We are staying in Z Hotel on Chakrathirta Rd., also known as CT Rd. Funnily, many people say that CT stands for “Cheat Tourists,” which many of the shops and restaurants are designed to do. The Z however, is a piece of sanity and relaxation away from the chaos of hawkers, touts, and rickshaw drivers. The place used to be the rural get-away house of a Maharaja and the owner keeps it in very good condition. The staff are helpful and the room tariff doesn’t break the bank, which is always good at the end of the month. The sea breezes waft through the room and fill it with salt air, a welcome change from exhaust fumes! To the left is a picture of Puri Beach at sunset just behind the Z Hotel.

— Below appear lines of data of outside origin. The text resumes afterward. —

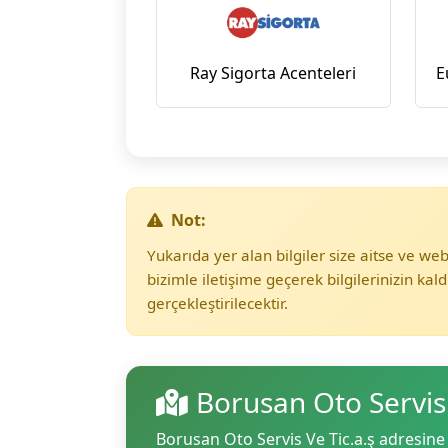
Ray Sigorta Acenteleri
E
Not:
Yukarıda yer alan bilgiler size aitse ve w
bizimle iletişime geçerek bilgilerinizin kald
gerçekleştirilecektir.
Borusan Oto Servis
Borusan Oto Servis Ve Tic.a.ş adresine 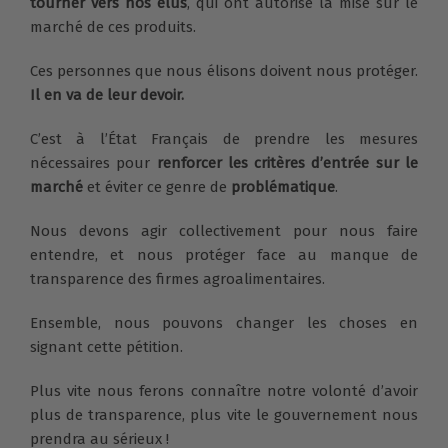
tourner vers nos élus
, qui ont autorisé la mise sur le
marché de ces produits.
Ces personnes que nous élisons doivent nous protéger.
Il en va de leur devoir.
C’est à l’État Français de prendre les mesures
nécessaires pour
renforcer les critères d’entrée sur le
marché
et éviter ce genre de
problématique
.
Nous devons agir collectivement pour nous faire
entendre, et nous protéger face au manque de
transparence des firmes agroalimentaires.
Ensemble, nous pouvons changer les choses en
signant cette pétition.
Plus vite nous ferons connaître notre volonté d’avoir
plus de transparence, plus vite le gouvernement nous
prendra au sérieux !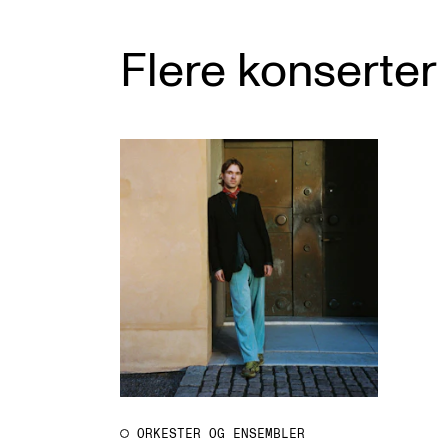
Flere konserter
ORKESTER OG ENSEMBLER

Yesterday, Astrid and I rented scooters to go to Konark from Ganesh Tour & Travels, also on CT Rd. He charged me Rs. 150 for each scooter for the ENTIRE day, 8:30 a.m. to 7:00 p.m. The ride to Konark, which is about 40 km from Puri, was fantastic riding through animal sanctuary lands with green fields, sand dunes, snaking rivers, and incredibly blue sky. It was hot and steamy from the morning rains, but riding on the scooters was so cooling we didn’t even notice the heat. The crowds of crazy drivers that are so ubiquitous in India were also absent, so we were basically on the road by ourselves for most of the journey, passing a bullock cart, a herd of goats, or a bicycle here and there. The cars that were around passed us without incident. This was the first time since we got to India two months ago that we actually had the freedom to do what we wanted to do on our own time schedule. IT WAS FABULOUS! No waiting for a taxi, no waiting for buses, no waiting for anything!

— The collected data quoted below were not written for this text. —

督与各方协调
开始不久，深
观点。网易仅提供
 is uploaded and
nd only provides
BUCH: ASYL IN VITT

We arrived at Konark around 10:30 a.m. and were immediately dogged by a guide that wanted us to use his services. I had read that this would happen, so we let him show us where to park the scooters and had him show us on the sign board at the entrance to the temple complex that he was in fact a registered guide as there are only 29 registered guides. He showed us his ID and it matched so we accepted his offer. I’m so glad we did, he was very knowledgeable about the temple, the carvings, and the history that we would have been lost without him. It would have just been another ancient temple and we would have missed the intricacies of it without him, as well as the Kama Sutra/ Tantric carvings. BTW, I can’t remember his name, but he was number 20 on the board, just look him up if you are there.
Designed to look like a cosmic chariot of the sun god, Surya drawn by seven horses, which represent the days of the week, the temple sits on 24 stone “wheels” that represent the 24 hours in the day. The temple stands 35 meters high and at one point there was another temple behind it that stood 70 meters high. It is gargantuan! The whole complex was positioned to catch the first rays of morning light that would illuminate the deity inside the temple. For more info, check out the Wikipedia page about Konark and the Sun Temple.
We finished our tour in about an hour and a half and ended up paying the guide for two hours because we were so pleased. This temple is one of those “must-see sights” and you should do it with a guide. It makes if far more interesting.
After getting back to Puri around 3:00 p.m., totally sunburned and hot, we returned our scooters, had a snack and then took a long nap. A totally peaceful day!
Oh, if you ever get to Puri, try Peace Restaurant on CT Road. The food is so fresh and good and they get fresh seafood everyday. Everything we had there over four days was incredible. Try the ten grilled prawns for Rs. 150 or about $3.50 US.
We leave tomorrow for Bhubaneswar and a flight to Mumbai and then Goa to see the Portuguese colonial influence on that side of the country. See you on the beaches!